Scotland

Sturgeon praises Clinton in New York

Media playback is unsupported on your device
Media captionHillary Clinton and Nicola Sturgeon met backstage at the Women in the World event

First Minister Nicola Sturgeon has met the former US Secretary of State Hillary Clinton in New York.

They chatted backstage at the Women in the World conference where they each gave separate live interviews.

The two women do not agree on everything, with Mrs Clinton publicly opposing the release of the Lockerbie bomber and Scottish independence.

But the first minister told the conference that female leaders like her owed Mrs Clinton "a debt of gratitude".

Ms Sturgeon said Mrs Clinton had blazed a trail and made it easier for others to follow.

Both politicians spoke out against misogyny when they appeared on stage.

They met behind the scenes for a brief chat and posed for pictures which have since appeared online.

Media playback is unsupported on your device
Media captionNicola Sturgeon says rape clause 'disgusting'

During her interview at Tina Brown's Women in the World summit, Ms Sturgeon's harshest words were reserved for the UK tax policy that has become known as the "rape clause".

The plan to restrict tax credits for any new claimants to a maximum of two children was announced in the 2015 budget and came into force this month.

It means women who have had a third or subsequent child as a result of rape will still be able to claim tax credits, but will have to demonstrate their exceptional circumstances to qualify.

Ms Sturgeon told the audience: "It is a disgusting and disgraceful policy but that policy has been introduced by a woman prime minister.

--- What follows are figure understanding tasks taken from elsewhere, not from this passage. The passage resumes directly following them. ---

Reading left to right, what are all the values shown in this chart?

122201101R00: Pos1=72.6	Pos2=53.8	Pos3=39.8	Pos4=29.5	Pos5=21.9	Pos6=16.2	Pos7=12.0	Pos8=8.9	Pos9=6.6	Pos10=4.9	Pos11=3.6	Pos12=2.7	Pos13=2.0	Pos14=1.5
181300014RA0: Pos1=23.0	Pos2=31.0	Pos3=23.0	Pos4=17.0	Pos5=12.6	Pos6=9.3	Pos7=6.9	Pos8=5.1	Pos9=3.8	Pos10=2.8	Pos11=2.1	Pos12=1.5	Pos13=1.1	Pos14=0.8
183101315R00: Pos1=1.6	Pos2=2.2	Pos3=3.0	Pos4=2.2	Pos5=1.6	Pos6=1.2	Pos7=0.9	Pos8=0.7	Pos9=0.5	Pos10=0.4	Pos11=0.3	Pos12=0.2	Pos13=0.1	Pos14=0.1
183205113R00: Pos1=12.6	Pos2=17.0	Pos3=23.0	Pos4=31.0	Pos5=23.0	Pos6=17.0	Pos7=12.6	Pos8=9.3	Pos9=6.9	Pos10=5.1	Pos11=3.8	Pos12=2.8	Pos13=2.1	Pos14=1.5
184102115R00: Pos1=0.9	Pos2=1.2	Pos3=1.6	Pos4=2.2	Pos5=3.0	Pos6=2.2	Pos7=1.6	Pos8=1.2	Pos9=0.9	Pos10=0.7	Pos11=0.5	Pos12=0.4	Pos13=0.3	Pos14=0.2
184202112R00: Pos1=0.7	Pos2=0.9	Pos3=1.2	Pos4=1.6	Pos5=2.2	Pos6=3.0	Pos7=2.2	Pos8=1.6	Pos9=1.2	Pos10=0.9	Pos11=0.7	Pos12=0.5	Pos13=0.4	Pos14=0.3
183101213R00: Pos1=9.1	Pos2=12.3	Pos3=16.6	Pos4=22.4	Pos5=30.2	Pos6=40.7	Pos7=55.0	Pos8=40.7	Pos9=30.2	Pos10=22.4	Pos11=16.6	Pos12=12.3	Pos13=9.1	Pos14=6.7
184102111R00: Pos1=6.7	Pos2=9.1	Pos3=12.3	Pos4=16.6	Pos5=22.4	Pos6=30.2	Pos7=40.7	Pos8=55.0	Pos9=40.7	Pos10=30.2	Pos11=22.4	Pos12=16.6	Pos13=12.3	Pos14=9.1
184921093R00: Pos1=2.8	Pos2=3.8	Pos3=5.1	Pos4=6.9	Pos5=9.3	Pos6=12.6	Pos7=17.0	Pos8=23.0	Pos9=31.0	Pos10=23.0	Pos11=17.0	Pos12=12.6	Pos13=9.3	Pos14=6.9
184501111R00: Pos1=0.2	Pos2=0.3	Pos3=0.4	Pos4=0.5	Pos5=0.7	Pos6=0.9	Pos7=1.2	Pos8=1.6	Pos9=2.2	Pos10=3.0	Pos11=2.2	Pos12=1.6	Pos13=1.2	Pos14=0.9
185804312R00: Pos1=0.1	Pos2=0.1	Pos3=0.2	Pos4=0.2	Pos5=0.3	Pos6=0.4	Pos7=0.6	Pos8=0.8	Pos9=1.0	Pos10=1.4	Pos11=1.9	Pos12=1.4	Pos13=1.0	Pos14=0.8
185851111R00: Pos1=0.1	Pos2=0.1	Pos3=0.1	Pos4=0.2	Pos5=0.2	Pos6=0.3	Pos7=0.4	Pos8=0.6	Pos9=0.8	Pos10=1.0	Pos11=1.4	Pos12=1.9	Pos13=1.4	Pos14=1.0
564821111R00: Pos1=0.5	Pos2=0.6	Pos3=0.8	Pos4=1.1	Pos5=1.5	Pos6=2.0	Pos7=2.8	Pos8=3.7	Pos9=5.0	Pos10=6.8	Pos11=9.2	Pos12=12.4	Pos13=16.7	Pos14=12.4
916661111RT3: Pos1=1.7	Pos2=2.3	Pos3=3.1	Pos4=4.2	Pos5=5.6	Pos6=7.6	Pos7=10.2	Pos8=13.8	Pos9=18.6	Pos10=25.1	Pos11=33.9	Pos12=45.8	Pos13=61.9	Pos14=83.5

"That is the point I am making. It is not enough to be a women in politics, you have to do the right thing with the power you have got."

The Department for Work and Pensions points out that allowing women to claim tax credits for a third child in this specific set of circumstances is an exception they have made in a "compassionate way".

The first minister, who was introduced to the audience as the "Queen of Scots", criticised a recent tabloid front page that reduced talks between her and UK Prime Minister Theresa May to a contest between their legs.

The Daily Mail faced a backlash last week for comparing Mrs May and Ms Sturgeon's legs when they met amid disagreements over Brexit and the first minister's push for a second Scottish referendum on independence.

"I tried not to overreact," Ms Sturgeon said about the headline "Never mind Brexit, who won Legs-it!"

"No matter how much progress women have made and are making, it's a vivid illustration of how much more we still have to achieve," she said.

She referenced an image taken last year from a meeting with May in Edinburgh that was cut off at the knees looking at their shoes.

"This tendency to reduce women to body parts or to what they wear or what their hair looks like is not innocent and it's not something we should just laugh off," she said.

Image copyright EPA
Image caption First Minister Nicola Sturgeon in a conversation with British journalist Tina Brown during a session of the Women in the World Summit in New York

Sturgeon said she was inspired by German Chancellor Angela Merkel and praised her for standing up to Donald Trump immediately after his electoral victory last year.

"I've never been comfortable with the idea that when fundamental principles and values are at stake that politicians should just retain a diplomatic silence," she said.

"I think we've all got a duty on some occasions to speak up and Angela Merkel did that," Ms Sturgeon added.

Ms Sturgeon also spoke out against what she called an "air of misogyny" about Hillary Clinton's treatment during the election.

Image caption Women in the World host Tina Brown tweeted this picture of Nicola Sturgeon and Hillary Clinton

"The way that Hillary was talked about, the treatment that Hillary suffered at times, just seemed to me to have an air of misogyny about it, that I wanted to believe that we had moved on from," she said.

"She has made it easier for women like me in politics and I think for that I and women across the world really owe Hillary Clinton a debt of gratitude," she said.